I’ve just uploaded to the arXiv the paper “The cubic nonlinear Schrödinger equation in two dimensions with radial data“, joint with Rowan Killip and Monica Visan, and submitted to the Annals of Mathematics. This is a sequel of sorts to my paper with Monica and Xiaoyi Zhang, in which we established global well-posedness and scattering for the defocusing mass-critical nonlinear Schrödinger equation (NLS) iu_t + \Delta u = |u|^{4/d} u in three and higher dimensions d \geq 3 assuming spherically symmetric data. (This is another example of the recently active field of critical dispersive equations, in which both coarse and fine scales are (just barely) nonlinearly active, and propagate at different speeds, leading to significant technical difficulties.)

In this paper we obtain the same result for the defocusing two-dimensional mass-critical NLS iu_t + \Delta u= |u|^2 u, as well as in the focusing case iu_t + \Delta u= -|u|^2 u under the additional assumption that the mass of the initial data is strictly less than the mass of the ground state. (When mass equals that of the ground state, there is an explicit example, built using the pseudoconformal transformation, which shows that solutions can blow up in finite time.) In fact we can show a slightly stronger statement: for spherically symmetric focusing solutions with arbitrary mass, we can show that the first singularity that forms concentrates at least as much mass as the ground state.


Like the higher-dimensional paper, the first step is to use the concentration-compactness theory of NLS to reduce matters to studying solutions which are almost periodic modulo the symmetries of the NLS. At this point, though, we have to take a slightly different tack.

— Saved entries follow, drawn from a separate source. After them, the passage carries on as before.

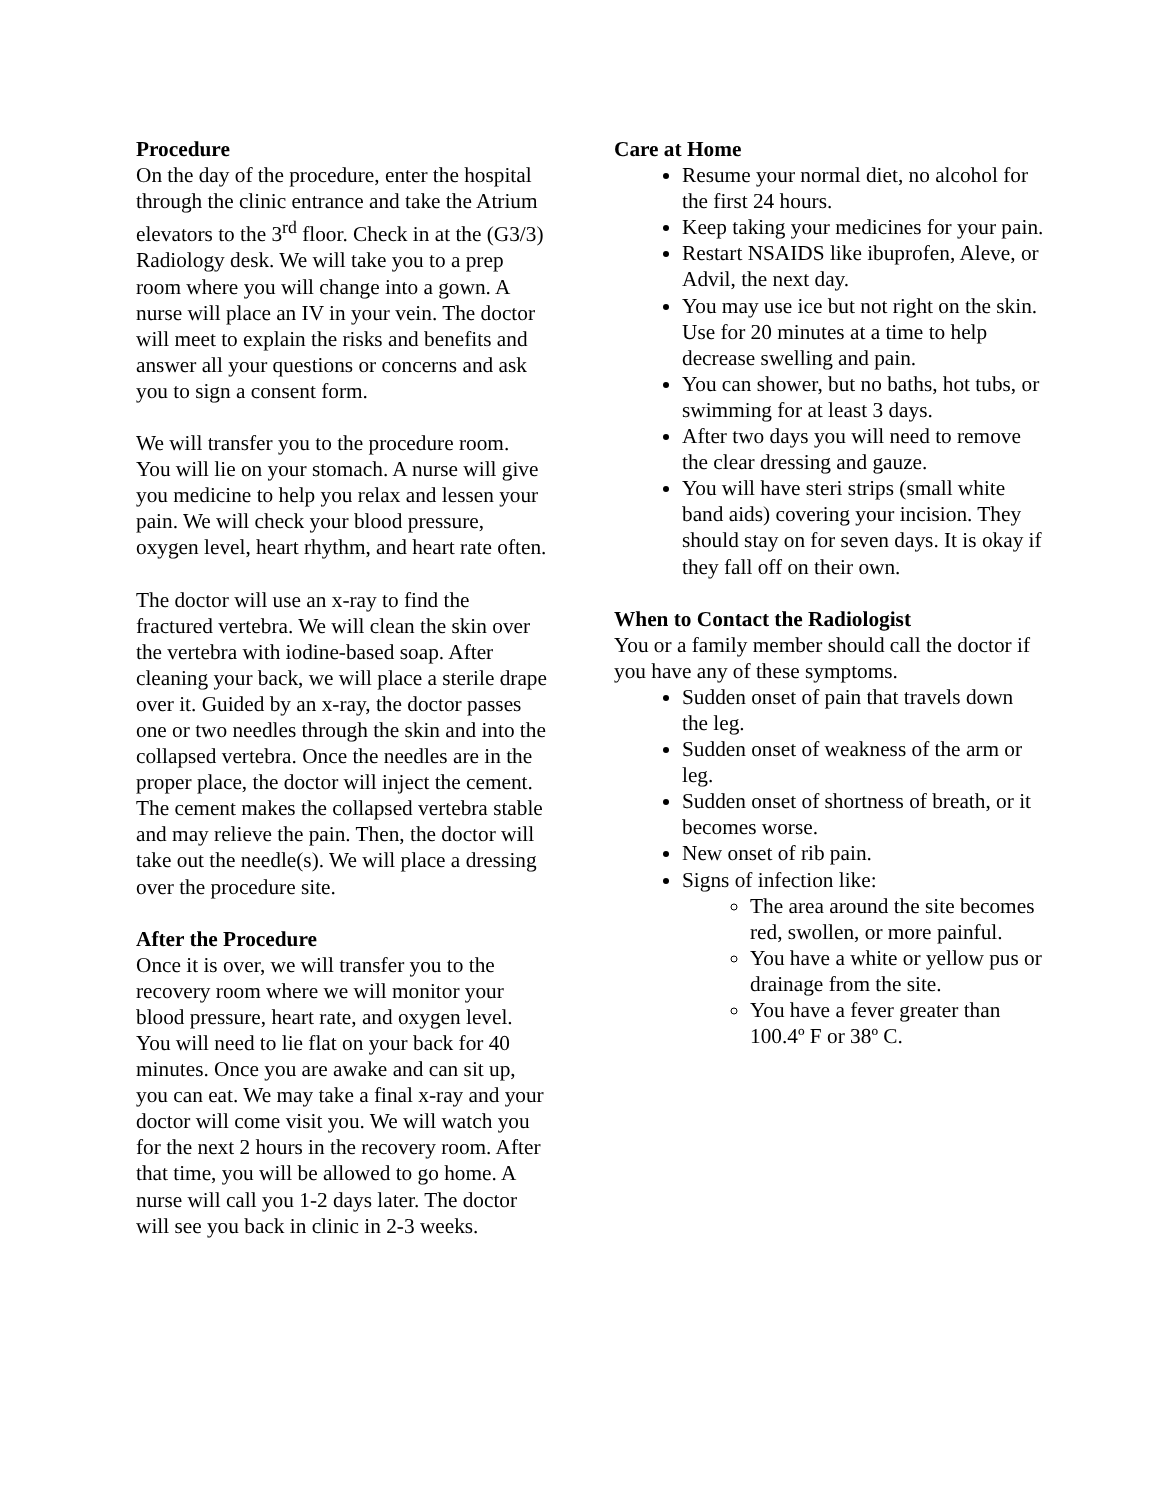Procedure
On the day of the procedure, enter the hospital through the clinic entrance and take the Atrium elevators to the 3<sup>rd</sup> floor. Check in at the (G3/3) Radiology desk. We will take you to a prep room where you will change into a gown. A nurse will place an IV in your vein. The doctor will meet to explain the risks and benefits and answer all your questions or concerns and ask you to sign a consent form.
We will transfer you to the procedure room. You will lie on your stomach. A nurse will give you medicine to help you relax and lessen your pain. We will check your blood pressure, oxygen level, heart rhythm, and heart rate often.
The doctor will use an x-ray to find the fractured vertebra. We will clean the skin over the vertebra with iodine-based soap. After cleaning your back, we will place a sterile drape over it. Guided by an x-ray, the doctor passes one or two needles through the skin and into the collapsed vertebra. Once the needles are in the proper place, the doctor will inject the cement. The cement makes the collapsed vertebra stable and may relieve the pain. Then, the doctor will take out the needle(s). We will place a dressing over the procedure site.
After the Procedure
Once it is over, we will transfer you to the recovery room where we will monitor your blood pressure, heart rate, and oxygen level. You will need to lie flat on your back for 40 minutes. Once you are awake and can sit up, you can eat. We may take a final x-ray and your doctor will come visit you. We will watch you for the next 2 hours in the recovery room. After that time, you will be allowed to go home. A nurse will call you 1-2 days later. The doctor will see you back in clinic in 2-3 weeks.
Care at Home
Resume your normal diet, no alcohol for the first 24 hours.
Keep taking your medicines for your pain.
Restart NSAIDS like ibuprofen, Aleve, or Advil, the next day.
You may use ice but not right on the skin. Use for 20 minutes at a time to help decrease swelling and pain.
You can shower, but no baths, hot tubs, or swimming for at least 3 days.
After two days you will need to remove the clear dressing and gauze.
You will have steri strips (small white band aids) covering your incision. They should stay on for seven days. It is okay if they fall off on their own.
When to Contact the Radiologist
You or a family member should call the doctor if you have any of these symptoms.
Sudden onset of pain that travels down the leg.
Sudden onset of weakness of the arm or leg.
Sudden onset of shortness of breath, or it becomes worse.
New onset of rib pain.
Signs of infection like:
The area around the site becomes red, swollen, or more painful.
You have a white or yellow pus or drainage from the site.
You have a fever greater than 100.4º F or 38º C.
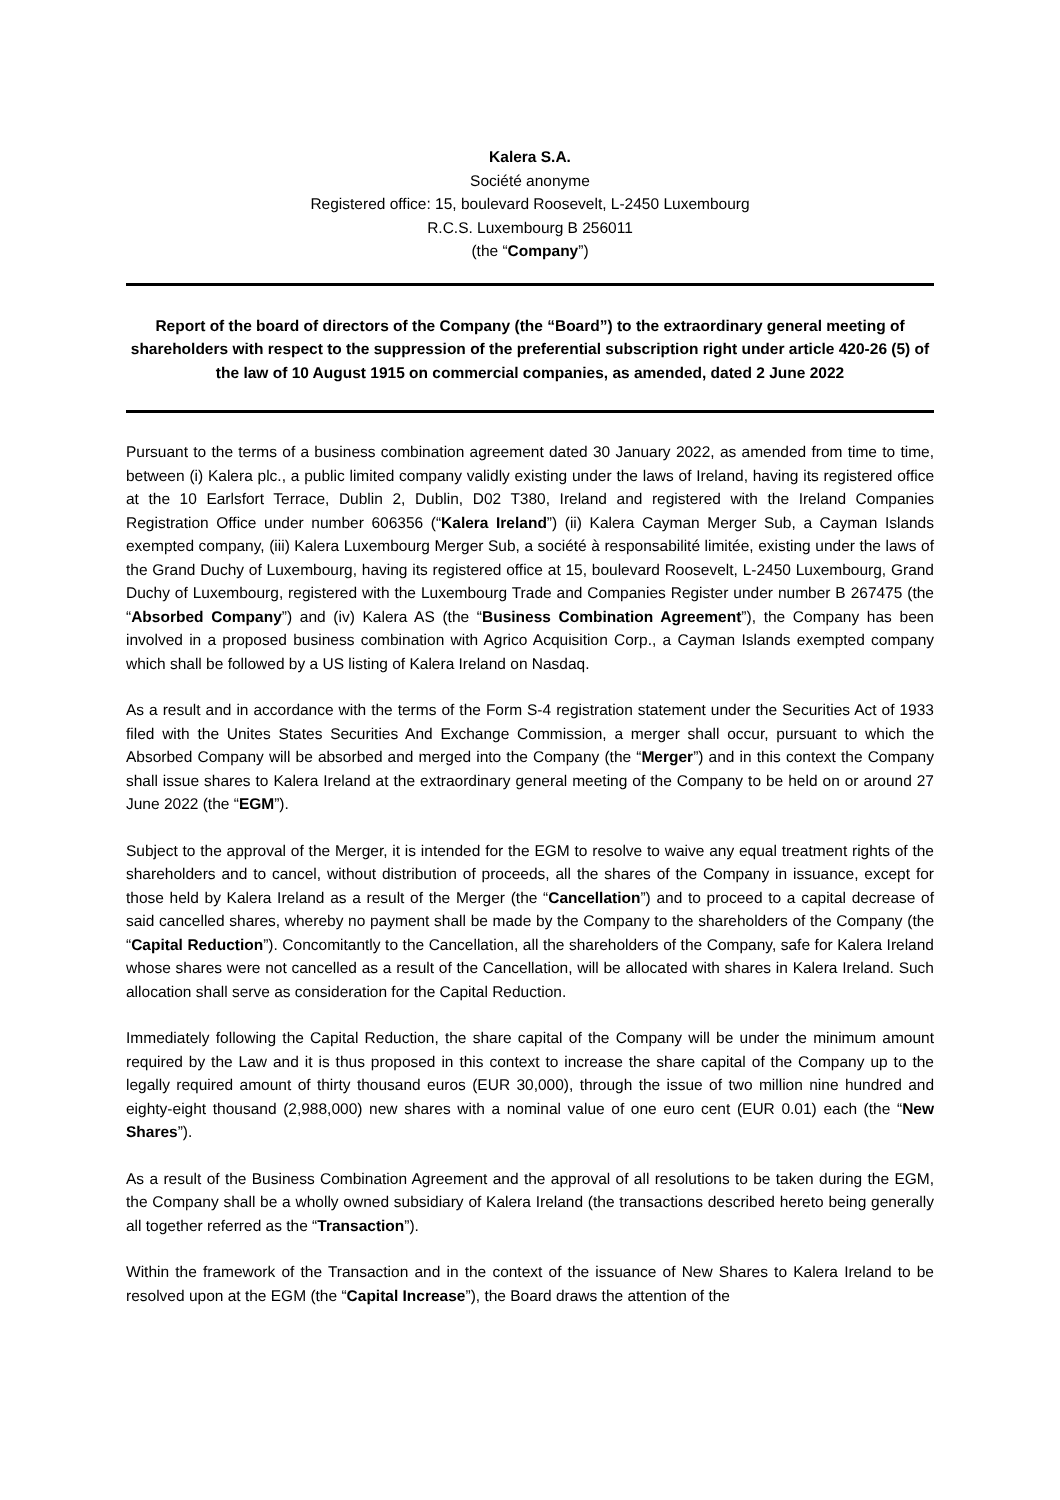Kalera S.A.
Société anonyme
Registered office: 15, boulevard Roosevelt, L-2450 Luxembourg
R.C.S. Luxembourg B 256011
(the “Company”)
Report of the board of directors of the Company (the “Board”) to the extraordinary general meeting of shareholders with respect to the suppression of the preferential subscription right under article 420-26 (5) of the law of 10 August 1915 on commercial companies, as amended, dated 2 June 2022
Pursuant to the terms of a business combination agreement dated 30 January 2022, as amended from time to time, between (i) Kalera plc., a public limited company validly existing under the laws of Ireland, having its registered office at the 10 Earlsfort Terrace, Dublin 2, Dublin, D02 T380, Ireland and registered with the Ireland Companies Registration Office under number 606356 (“Kalera Ireland”) (ii) Kalera Cayman Merger Sub, a Cayman Islands exempted company, (iii) Kalera Luxembourg Merger Sub, a société à responsabilité limitée, existing under the laws of the Grand Duchy of Luxembourg, having its registered office at 15, boulevard Roosevelt, L-2450 Luxembourg, Grand Duchy of Luxembourg, registered with the Luxembourg Trade and Companies Register under number B 267475 (the “Absorbed Company”) and (iv) Kalera AS (the “Business Combination Agreement”), the Company has been involved in a proposed business combination with Agrico Acquisition Corp., a Cayman Islands exempted company which shall be followed by a US listing of Kalera Ireland on Nasdaq.
As a result and in accordance with the terms of the Form S-4 registration statement under the Securities Act of 1933 filed with the Unites States Securities And Exchange Commission, a merger shall occur, pursuant to which the Absorbed Company will be absorbed and merged into the Company (the “Merger”) and in this context the Company shall issue shares to Kalera Ireland at the extraordinary general meeting of the Company to be held on or around 27 June 2022 (the “EGM”).
Subject to the approval of the Merger, it is intended for the EGM to resolve to waive any equal treatment rights of the shareholders and to cancel, without distribution of proceeds, all the shares of the Company in issuance, except for those held by Kalera Ireland as a result of the Merger (the “Cancellation”) and to proceed to a capital decrease of said cancelled shares, whereby no payment shall be made by the Company to the shareholders of the Company (the “Capital Reduction”). Concomitantly to the Cancellation, all the shareholders of the Company, safe for Kalera Ireland whose shares were not cancelled as a result of the Cancellation, will be allocated with shares in Kalera Ireland. Such allocation shall serve as consideration for the Capital Reduction.
Immediately following the Capital Reduction, the share capital of the Company will be under the minimum amount required by the Law and it is thus proposed in this context to increase the share capital of the Company up to the legally required amount of thirty thousand euros (EUR 30,000), through the issue of two million nine hundred and eighty-eight thousand (2,988,000) new shares with a nominal value of one euro cent (EUR 0.01) each (the “New Shares”).
As a result of the Business Combination Agreement and the approval of all resolutions to be taken during the EGM, the Company shall be a wholly owned subsidiary of Kalera Ireland (the transactions described hereto being generally all together referred as the “Transaction”).
Within the framework of the Transaction and in the context of the issuance of New Shares to Kalera Ireland to be resolved upon at the EGM (the “Capital Increase”), the Board draws the attention of the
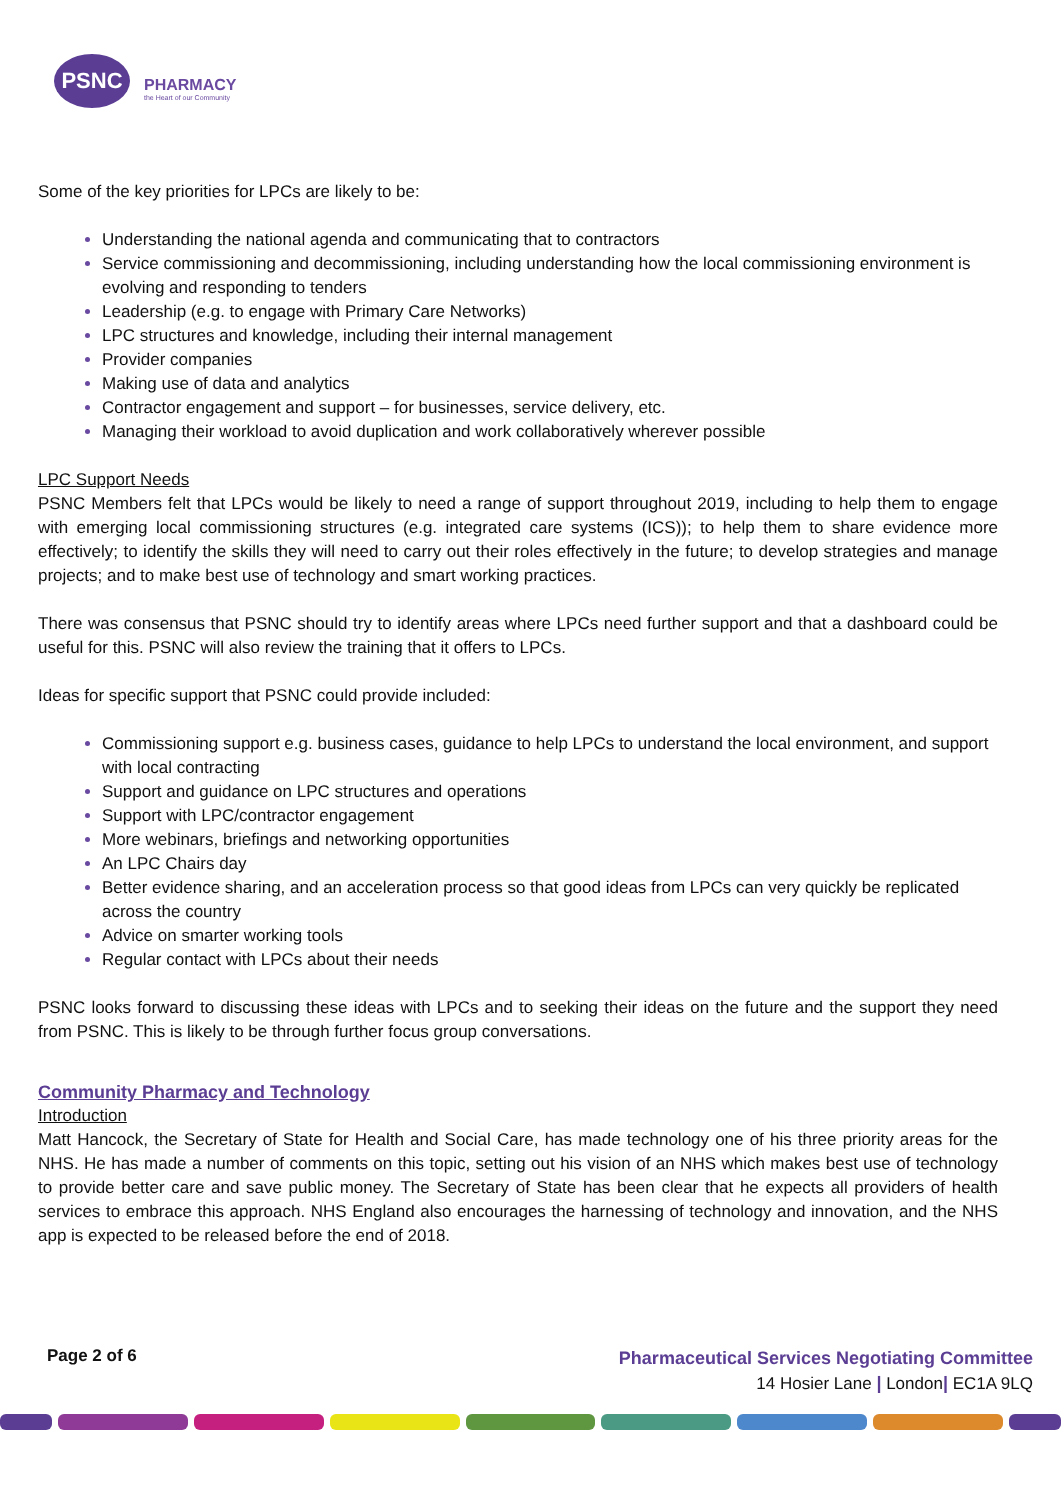PSNC
PHARMACY
the Heart of our Community
Some of the key priorities for LPCs are likely to be:
Understanding the national agenda and communicating that to contractors
Service commissioning and decommissioning, including understanding how the local commissioning environment is evolving and responding to tenders
Leadership (e.g. to engage with Primary Care Networks)
LPC structures and knowledge, including their internal management
Provider companies
Making use of data and analytics
Contractor engagement and support – for businesses, service delivery, etc.
Managing their workload to avoid duplication and work collaboratively wherever possible
LPC Support Needs
PSNC Members felt that LPCs would be likely to need a range of support throughout 2019, including to help them to engage with emerging local commissioning structures (e.g. integrated care systems (ICS)); to help them to share evidence more effectively; to identify the skills they will need to carry out their roles effectively in the future; to develop strategies and manage projects; and to make best use of technology and smart working practices.
There was consensus that PSNC should try to identify areas where LPCs need further support and that a dashboard could be useful for this. PSNC will also review the training that it offers to LPCs.
Ideas for specific support that PSNC could provide included:
Commissioning support e.g. business cases, guidance to help LPCs to understand the local environment, and support with local contracting
Support and guidance on LPC structures and operations
Support with LPC/contractor engagement
More webinars, briefings and networking opportunities
An LPC Chairs day
Better evidence sharing, and an acceleration process so that good ideas from LPCs can very quickly be replicated across the country
Advice on smarter working tools
Regular contact with LPCs about their needs
PSNC looks forward to discussing these ideas with LPCs and to seeking their ideas on the future and the support they need from PSNC. This is likely to be through further focus group conversations.
Community Pharmacy and Technology
Introduction
Matt Hancock, the Secretary of State for Health and Social Care, has made technology one of his three priority areas for the NHS. He has made a number of comments on this topic, setting out his vision of an NHS which makes best use of technology to provide better care and save public money. The Secretary of State has been clear that he expects all providers of health services to embrace this approach. NHS England also encourages the harnessing of technology and innovation, and the NHS app is expected to be released before the end of 2018.
Page 2 of 6
Pharmaceutical Services Negotiating Committee
14 Hosier Lane | London| EC1A 9LQ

In higher dimensions we have the luxury (at least in principle) of using Morawetz estimates, although some truncation in space and frequency is needed before these estimates are applicable in the available regularity for these solutions (which is L^2). In one and two dimensions, these estimates cease to be coercive and are essentially useless for us; furthermore, even in higher dimensions, the Morawetz inequality is not well suited for the focusing problem when the mass gets too close to that of the ground state. The natural substitute for these inequalities is the virial identity, which works in all dimensions and still has good coercivity properties in the focusing case when the mass gets close to that of the ground state. However, it turns out that the virial identity does not give particularly useful results if applied immediately. Instead, we give a combinatorial argument (which works in all dimensions, both for focusing and defocusing, and does not use spherical symmetry) which allows us to reduce even further, from almost periodic solutions to three special “enemy” solutions, namely a soliton-like solution, a self-similar solution, and a solution with a double high-low frequency cascade. We then eliminate each of these enemies by regularity arguments based on Duhamel’s formula. For instance, in the self-similar case one can use Duhamel’s formula to show that these solutions have finite energy, at which point the self-similar blowup is inconsistent with energy conservation. A somewhat similar situation occurs with the double high-low frequency cascade. Finally, for the soliton-like solution, Duhamel’s formula (together with an incoming/outgoing radiation decomposition from harmonic analysis, based ultimately on Hankel functions) one also obtains finite energy, which turns out to be enough, together with the virial identity, to be inconsistent with soliton-like behavior.

The arguments in this paper seem to suggest that a reasonable strategy to establish critical global well-posedness and scattering is to pass to very special almost-periodic solutions, use Duhamel’s formula to establish as much regularity as one can, and then use all the conservation laws and monotonicity formulae that are available to derive a contradiction. It continues to be a challenge to make these arguments work in the non-radial case, when translation (and Galilean) symmetries become a significant problem.